11.29.2004

it takes so little...

Here I am, sitting at work on the Monday morning after a 4-day weekend. Like millions of other Americans, I'm miserable to be here.

I've actually been hard at work since the minute I got here, which was about 20 minutes late thanks to some seriously delayed subway traffic. I have been hard at work tearing apart the boring tables of contents for the boring books I edit, trying not to think about the presentation I have due for class tomorrow that is far from complete, and also trying to drown out the grumble of my poor, hungry stomach.

So basically, I'm cranky. Not far-gone cranky that is only repairable by alcohol and sleep, just the semi-fussy Monday morning blah cranky that often causes me to become introverted and quiet until I find some random thing to spike my serotonin and cheer me up. Sometimes it's a song, sometimes it's a silly website, sometimes it's another person.
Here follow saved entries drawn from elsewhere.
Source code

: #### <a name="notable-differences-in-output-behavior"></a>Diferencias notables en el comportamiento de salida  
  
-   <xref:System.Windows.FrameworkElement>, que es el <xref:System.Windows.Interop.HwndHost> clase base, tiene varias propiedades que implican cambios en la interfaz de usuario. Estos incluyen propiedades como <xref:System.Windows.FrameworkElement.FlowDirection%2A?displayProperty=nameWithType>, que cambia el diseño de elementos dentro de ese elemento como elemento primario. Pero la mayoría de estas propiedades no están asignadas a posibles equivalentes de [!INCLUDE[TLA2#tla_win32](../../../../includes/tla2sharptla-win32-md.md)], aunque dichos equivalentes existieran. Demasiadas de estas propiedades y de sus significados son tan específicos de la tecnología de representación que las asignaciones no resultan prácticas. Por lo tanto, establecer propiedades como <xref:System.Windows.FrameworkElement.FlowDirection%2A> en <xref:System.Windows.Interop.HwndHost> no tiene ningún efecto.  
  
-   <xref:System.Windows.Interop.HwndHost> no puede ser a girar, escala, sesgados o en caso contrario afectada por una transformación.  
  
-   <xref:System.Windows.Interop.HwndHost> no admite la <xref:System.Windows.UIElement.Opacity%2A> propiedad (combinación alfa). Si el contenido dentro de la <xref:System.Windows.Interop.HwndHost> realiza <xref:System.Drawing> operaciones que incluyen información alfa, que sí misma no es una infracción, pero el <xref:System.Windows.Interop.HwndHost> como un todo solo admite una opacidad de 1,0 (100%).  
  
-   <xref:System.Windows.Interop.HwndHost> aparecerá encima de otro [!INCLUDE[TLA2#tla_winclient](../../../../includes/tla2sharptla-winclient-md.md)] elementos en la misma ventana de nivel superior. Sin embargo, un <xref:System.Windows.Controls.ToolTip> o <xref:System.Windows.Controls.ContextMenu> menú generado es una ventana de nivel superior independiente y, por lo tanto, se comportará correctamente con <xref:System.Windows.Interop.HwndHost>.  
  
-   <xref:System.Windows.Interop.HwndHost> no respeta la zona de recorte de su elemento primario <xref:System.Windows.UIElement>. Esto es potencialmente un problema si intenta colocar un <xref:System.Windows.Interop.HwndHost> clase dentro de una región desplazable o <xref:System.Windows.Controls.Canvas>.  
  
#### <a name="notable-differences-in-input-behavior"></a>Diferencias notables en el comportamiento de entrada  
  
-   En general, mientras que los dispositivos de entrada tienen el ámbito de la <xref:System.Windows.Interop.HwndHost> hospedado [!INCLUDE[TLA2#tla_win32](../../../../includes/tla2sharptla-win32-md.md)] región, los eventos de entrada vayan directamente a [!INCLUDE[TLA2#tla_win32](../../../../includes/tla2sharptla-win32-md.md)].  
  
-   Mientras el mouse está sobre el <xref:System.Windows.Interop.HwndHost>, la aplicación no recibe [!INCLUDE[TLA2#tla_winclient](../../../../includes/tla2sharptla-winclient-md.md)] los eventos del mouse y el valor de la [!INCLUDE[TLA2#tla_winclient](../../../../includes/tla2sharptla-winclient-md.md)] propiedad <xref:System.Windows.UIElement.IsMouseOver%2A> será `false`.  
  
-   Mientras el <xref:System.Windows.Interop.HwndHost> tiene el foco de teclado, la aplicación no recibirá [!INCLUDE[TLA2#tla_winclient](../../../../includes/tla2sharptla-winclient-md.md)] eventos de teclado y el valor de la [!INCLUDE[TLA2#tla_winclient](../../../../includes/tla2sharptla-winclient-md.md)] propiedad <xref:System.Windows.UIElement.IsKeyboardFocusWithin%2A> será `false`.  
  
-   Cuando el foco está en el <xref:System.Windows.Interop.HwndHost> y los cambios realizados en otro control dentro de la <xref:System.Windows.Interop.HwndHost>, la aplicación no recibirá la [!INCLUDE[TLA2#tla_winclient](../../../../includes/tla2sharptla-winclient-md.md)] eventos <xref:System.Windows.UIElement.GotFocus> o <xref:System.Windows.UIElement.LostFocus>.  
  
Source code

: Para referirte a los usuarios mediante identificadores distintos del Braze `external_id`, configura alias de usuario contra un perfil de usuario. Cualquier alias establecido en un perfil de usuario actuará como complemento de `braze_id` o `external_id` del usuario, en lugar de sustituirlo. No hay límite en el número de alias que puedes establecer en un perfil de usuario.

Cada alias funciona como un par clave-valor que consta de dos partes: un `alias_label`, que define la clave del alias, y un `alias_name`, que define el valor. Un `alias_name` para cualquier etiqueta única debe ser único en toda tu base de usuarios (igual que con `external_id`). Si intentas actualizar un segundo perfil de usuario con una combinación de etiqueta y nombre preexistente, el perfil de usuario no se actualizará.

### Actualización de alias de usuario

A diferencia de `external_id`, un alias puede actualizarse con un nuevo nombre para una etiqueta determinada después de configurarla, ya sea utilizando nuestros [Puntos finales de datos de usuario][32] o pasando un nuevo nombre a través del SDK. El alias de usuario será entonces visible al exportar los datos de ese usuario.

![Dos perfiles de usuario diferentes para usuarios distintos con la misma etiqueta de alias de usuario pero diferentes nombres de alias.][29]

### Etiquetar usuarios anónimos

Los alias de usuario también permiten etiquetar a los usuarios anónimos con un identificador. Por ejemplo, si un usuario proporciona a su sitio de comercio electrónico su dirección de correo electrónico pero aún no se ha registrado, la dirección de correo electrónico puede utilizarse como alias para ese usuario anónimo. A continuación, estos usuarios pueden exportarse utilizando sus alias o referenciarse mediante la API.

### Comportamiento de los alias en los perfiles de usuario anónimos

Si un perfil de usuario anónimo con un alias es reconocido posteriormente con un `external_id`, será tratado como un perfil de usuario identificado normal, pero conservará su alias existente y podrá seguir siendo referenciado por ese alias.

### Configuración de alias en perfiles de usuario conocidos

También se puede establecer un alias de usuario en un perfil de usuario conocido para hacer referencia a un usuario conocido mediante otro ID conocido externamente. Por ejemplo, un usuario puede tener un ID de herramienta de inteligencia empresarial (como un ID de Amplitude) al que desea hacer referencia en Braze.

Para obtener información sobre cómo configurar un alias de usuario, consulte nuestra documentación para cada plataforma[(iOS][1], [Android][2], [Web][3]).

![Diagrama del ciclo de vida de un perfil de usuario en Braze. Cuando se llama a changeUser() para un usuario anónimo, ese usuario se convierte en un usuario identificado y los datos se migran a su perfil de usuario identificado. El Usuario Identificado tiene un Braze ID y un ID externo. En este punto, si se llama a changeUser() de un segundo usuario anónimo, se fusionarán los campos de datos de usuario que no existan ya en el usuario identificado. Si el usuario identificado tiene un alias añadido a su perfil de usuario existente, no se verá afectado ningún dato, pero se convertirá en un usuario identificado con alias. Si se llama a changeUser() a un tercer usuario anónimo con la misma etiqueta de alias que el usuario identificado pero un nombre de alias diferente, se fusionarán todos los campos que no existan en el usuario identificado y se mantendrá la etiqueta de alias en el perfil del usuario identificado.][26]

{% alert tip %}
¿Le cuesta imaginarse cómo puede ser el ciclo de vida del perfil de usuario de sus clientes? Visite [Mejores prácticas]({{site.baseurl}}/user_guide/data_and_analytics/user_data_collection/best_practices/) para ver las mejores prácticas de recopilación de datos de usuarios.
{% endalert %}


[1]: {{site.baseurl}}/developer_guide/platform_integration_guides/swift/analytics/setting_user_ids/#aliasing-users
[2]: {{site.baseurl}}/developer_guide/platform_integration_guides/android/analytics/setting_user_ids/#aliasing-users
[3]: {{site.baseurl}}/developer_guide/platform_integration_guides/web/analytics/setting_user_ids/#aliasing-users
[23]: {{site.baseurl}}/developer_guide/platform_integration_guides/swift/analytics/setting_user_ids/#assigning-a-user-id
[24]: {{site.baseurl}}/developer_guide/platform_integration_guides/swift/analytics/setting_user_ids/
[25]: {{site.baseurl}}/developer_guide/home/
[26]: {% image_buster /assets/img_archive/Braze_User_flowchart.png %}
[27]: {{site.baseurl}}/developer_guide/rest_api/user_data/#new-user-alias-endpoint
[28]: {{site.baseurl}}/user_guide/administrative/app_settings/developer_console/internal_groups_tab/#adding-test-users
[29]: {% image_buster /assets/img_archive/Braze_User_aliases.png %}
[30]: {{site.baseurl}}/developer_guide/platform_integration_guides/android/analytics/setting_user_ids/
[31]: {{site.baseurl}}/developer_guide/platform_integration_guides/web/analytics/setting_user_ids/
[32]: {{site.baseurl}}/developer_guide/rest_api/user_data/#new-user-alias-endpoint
Problem is...I never know what it will be until it happens.

So here I am, cranky-fussy, and hungry. Then it occurs to me I have a banana in my bag that I can eat. This helps a little, even though the banana is not quite as ripe as I like it (no green on the peel, and a few brown spots). So I peel the banana, take a bite, and proceed to read the boring books. And then...it happened.

I HAVE PEANUT BUTTER! In a joyous flash of brilliance, I realize I have a jar of peanut butter in my desk drawer and it would be absolutely fantastic on my banana, reminiscent of the sandwiches my grandmother used to make me when I was a kid (on toasted wheat bread, complete with a glass of Market Basket brand orange soda, all placed strategically to optimize viewing of Bob Barker on The Price Is Right). I dig out the jar, I dig out a knife, and I carefully spread just the right amount of peanut butter (just right = as much as I can) on the banana, and take a bite.

Mmmm. Sweet savior, my peanut butter and banana. Either without the other is only moderately enjoyable. But both together? So damn good. Today I am saved. Saved from myself, saved from the pains and miseries of Monday mornings. I am saved.